Avec ses clichés en noir et blanc, Maxime Liron va à contre-courant et ne veut pas représenter la nature qui caractérise le Grand Nord.
Sur la série d’une dizaine de photographies, seulement deux mettent en scène une icône du Grand Nord : le chien-loup, la nuit, qui hurle aux étoiles. Le jeune photographe Maxime Liron ne tourne pas le dos aux représentations de l’Arctique, mais préfère illustrer ce que l’œil ne perçoit pas du premier coup : une vieille porte de bois enfoncée dans la pierre ou les mouvements rapides d’un joueur de rugby en pleine action. Les visiteurs qui s’arrêtent à l’école secondaire Sir John Franklin, de Yellowknife, peuvent pénétrer dans le monde de cet adolescent français au parcours atypique, qui a marché dans les pas de son père, photographe, et dans les pas de sa mère, aventurière installée au nord du 60e depuis peu.
Les photographies ont été prises à Vancouver, en France et à Yellowknife. D’emblée, il admet préférer prendre en photo la décharge publique plutôt que les aurores boréales. « Les aurores me passent par-dessus la tête. Je ne fais que du noir et blanc, pas de couleurs. » Peu bavard, il laisse entendre que la nature n’atteint pas ses cordes sensibles. « J’aime plus le style classique », résume l’étudiant de 16 ans, dont le travail est exposé en solo pour la première fois. Un style qu’il va chercher dans les contrastes de lumière, le mouvement, le noir et blanc, les lignes et les formes.
C’est lors de la première classe de photographie de l’année scolaire que Maxime a montré son travail à l’enseignant Les Cameron. Déjà habile, le jeune photographe a vite délaissé les chaises du cours pour débutants, mais l’enseignant a voulu mettre sur pied l’exposition. Selon ses dires, le travail de Maxime est unique en soi. « Il utilise un filtre rouge qui absorbe les couleurs complémentaires. En noir et blanc, le bleu devient donc noir. C’est tout un accomplissement de développer son propre style à cet âge-là », explique Les Cameron, qui qualifie les images d’exceptionnelles par la composition, la qualité de l’impression et le choix des sujets.
Maxime Liron a commencé à manipuler un appareil photo lorsqu’il avait 11 ans. Il vivait alors en Colombie-Britannique et sa mère, qui venait tout juste d’acheter un appareil, est partie en balade avec lui dans un des parcs de Victoria. « Il m’a proposé d’aller dans le parc, de prendre un carnet, de faire des photos et d’inscrire à quelle ouverture et à quelle vitesse elles avaient été prises. Par la suite, c’est lui qui a continué tout seul », raconte Frédérique de Gasquet, qui décrit son fils comme un adolescent timide et solitaire.

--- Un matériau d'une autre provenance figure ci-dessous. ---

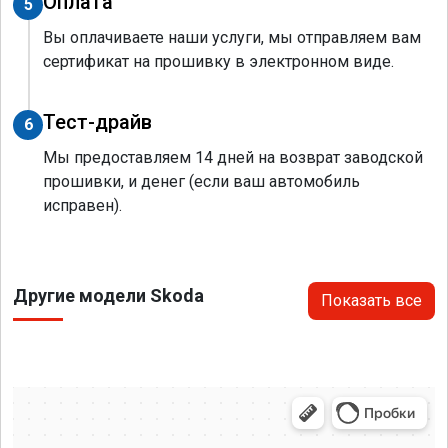
Оплата
5
Вы оплачиваете наши услуги, мы отправляем вам
сертификат на прошивку в электронном виде.
Тест-драйв
6
Мы предоставляем 14 дней на возврат заводской
прошивки, и денег (если ваш автомобиль
исправен).
Другие модели Skoda
Показать все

Son talent ne passe pas inaperçu. Lorsqu’il avait 13 ans, sa mère a voulu l’inscrire dans un cours de photographie couleur en Colombie-Britannique, donné par une photographe professionnelle. Après une première rencontre, la photographe a indiqué à Frédérique de Gasquet qu’elle ne voulait pas donner de cours à son fils. « Elle m’a dit qu’il était dans un cheminement de l’école classique de la photo et qu’elle ne voulait pas qu’il apprenne de son style », se remémore Mme de Gasquet.
Le jeune photographe admet que le Nord offre des défis particuliers au capteur d’images. « Les jours sont plus courts et le froid complique le travail, car il faut utiliser ses mains sans les gants », révèle celui qui est originaire du sud de la France. Même si son rythme s’est ralenti avec les jours d’hiver, il veut capturer sur pellicule la culture autochtone, les courses de traîneaux à chiens et peut-être même le froid, histoire de se réconcilier avec ce qui lui complique la vie. Il traîne toujours sur lui un petit appareil 35 millimètres Rollei, ayant appartenu à sa mère, pour l’inspiration momentanée.
Ce n’est pas la première fois que l’école secondaire met sur pied une exposition de photographies, mais c’est une première pour une exposition à contenu artistique. Maxime Liron, qui n’envisage pas de faire carrière en photographie, veut également montrer son travail au Centre septentrional Prince-de-Galles. L’exposition se poursuit au cours des prochaines semaines.